In Óbidos, Portugal, an UNESCO Creative City of Literature, shelves in one of the city’s many bookstores hold colorful volumes on Portuguese history and culture, a selection of fiction, and an array of guidebooks, postcards, and bookmarks. On a recent trip through this store, I scanned the shelves and walked up the stairs to the second level, where I took in the view. The books appealed to me, but, housed in a former church, the bookstore itself was also an attraction.
Cities have inevitable life cycles, so it only makes sense that the buildings that make up cities do too. Nothing lasts forever, and that’s okay.
But what cities do with abandoned buildings has the opportunity not only to keep them from falling into disrepair but can also inject vitality and economic stimulus into destinations.
There is a powerful argument to be made for constructing new buildings versus repurposing or reusing those already constructed. New buildings can be made to suit a specific, new purpose. They don’t need to be retrofitted to meet present-day safety or preservation standards. And it may be less expensive to use new materials instead of paying to adapt old fixtures and design features.
But there are also lots of good reasons not to let a building sit unoccupied. If possible, it’s in a community’s best interest to breathe new life into those buildings through adaptive reuse. And when the new use can be positioned in a way that entices travelers, it offers a chance to tell a multifaceted and interesting story about the destination.

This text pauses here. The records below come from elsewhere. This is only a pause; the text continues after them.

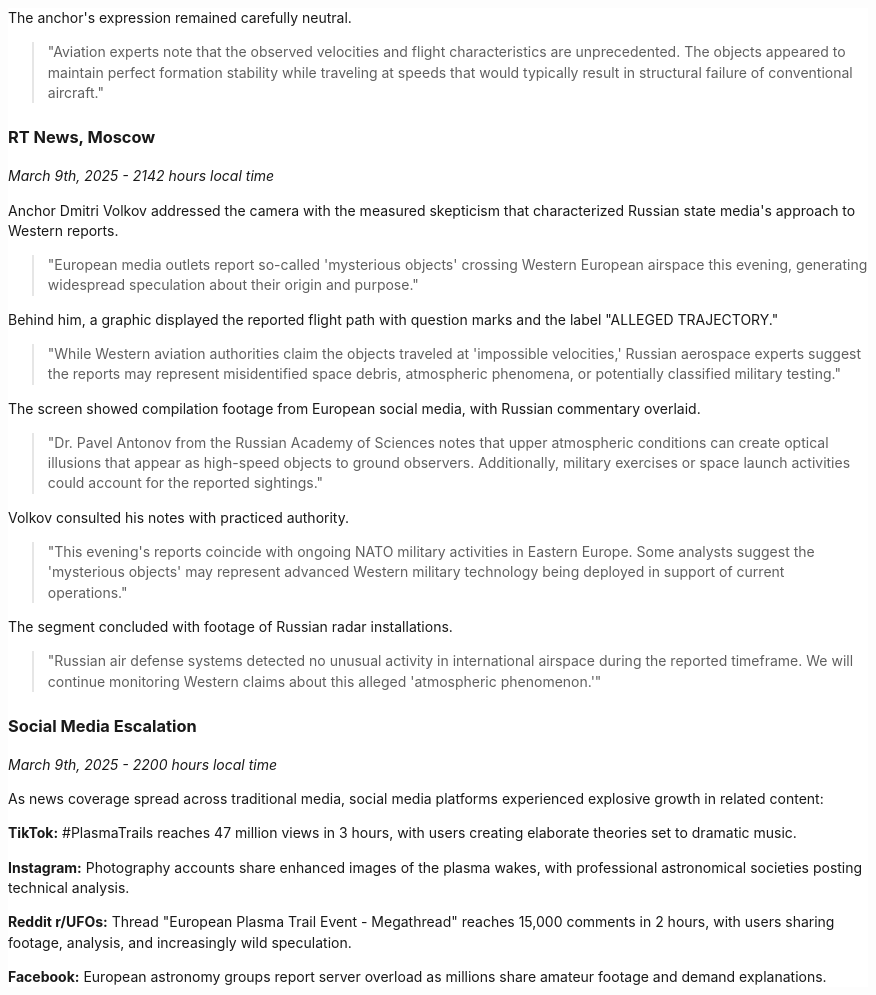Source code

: The anchor's expression remained carefully neutral.

> "Aviation experts note that the observed velocities and flight characteristics are unprecedented. The objects appeared to maintain perfect formation stability while traveling at speeds that would typically result in structural failure of conventional aircraft."

### RT News, Moscow
*March 9th, 2025 - 2142 hours local time*

Anchor Dmitri Volkov addressed the camera with the measured skepticism that characterized Russian state media's approach to Western reports.

> "European media outlets report so-called 'mysterious objects' crossing Western European airspace this evening, generating widespread speculation about their origin and purpose."

Behind him, a graphic displayed the reported flight path with question marks and the label "ALLEGED TRAJECTORY."

> "While Western aviation authorities claim the objects traveled at 'impossible velocities,' Russian aerospace experts suggest the reports may represent misidentified space debris, atmospheric phenomena, or potentially classified military testing."

The screen showed compilation footage from European social media, with Russian commentary overlaid.

> "Dr. Pavel Antonov from the Russian Academy of Sciences notes that upper atmospheric conditions can create optical illusions that appear as high-speed objects to ground observers. Additionally, military exercises or space launch activities could account for the reported sightings."

Volkov consulted his notes with practiced authority.

> "This evening's reports coincide with ongoing NATO military activities in Eastern Europe. Some analysts suggest the 'mysterious objects' may represent advanced Western military technology being deployed in support of current operations."

The segment concluded with footage of Russian radar installations.

> "Russian air defense systems detected no unusual activity in international airspace during the reported timeframe. We will continue monitoring Western claims about this alleged 'atmospheric phenomenon.'"

### Social Media Escalation
*March 9th, 2025 - 2200 hours local time*

As news coverage spread across traditional media, social media platforms experienced explosive growth in related content:

**TikTok:** #PlasmaTrails reaches 47 million views in 3 hours, with users creating elaborate theories set to dramatic music.

**Instagram:** Photography accounts share enhanced images of the plasma wakes, with professional astronomical societies posting technical analysis.

**Reddit r/UFOs:** Thread "European Plasma Trail Event - Megathread" reaches 15,000 comments in 2 hours, with users sharing footage, analysis, and increasingly wild speculation.

**Facebook:** European astronomy groups report server overload as millions share amateur footage and demand explanations.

“Adaptive reuse is a process that changes a disused or ineffective item into a new item that can be used for a different purpose. Sometimes, nothing changes but the item’s use.” – Australian Department of the Environment and Heritage
In addition to Óbidos’ bookstore in a former church, during my trip to Portugal I also visited a photography museum housed in a former prison in Porto. The photography exhibits were interesting, but, as a traveler, the backstory of the building was just as appealing to me.
And it doesn’t stop there: One of the highlights on a trip to Toronto, Canada, several years ago was to a former distillery factory that housed studio artists. On a recent trip to Salt Lake City, a friend and I had lunch and did some shopping in a former trolley barn. The Mob Museum in Las Vegas is housed in the former courthouse and post office building. And guests sleep in buildings around the world that were used for something else long before they were hotels.
Before destinations choose to destroy buildings in their jurisdiction, it may be worth taking a second look at how they can be turned into adaptive reuse projects. Finding creative ways to give new life to old buildings may be just the thing that turns an average destination into one with that extra, intriguing story.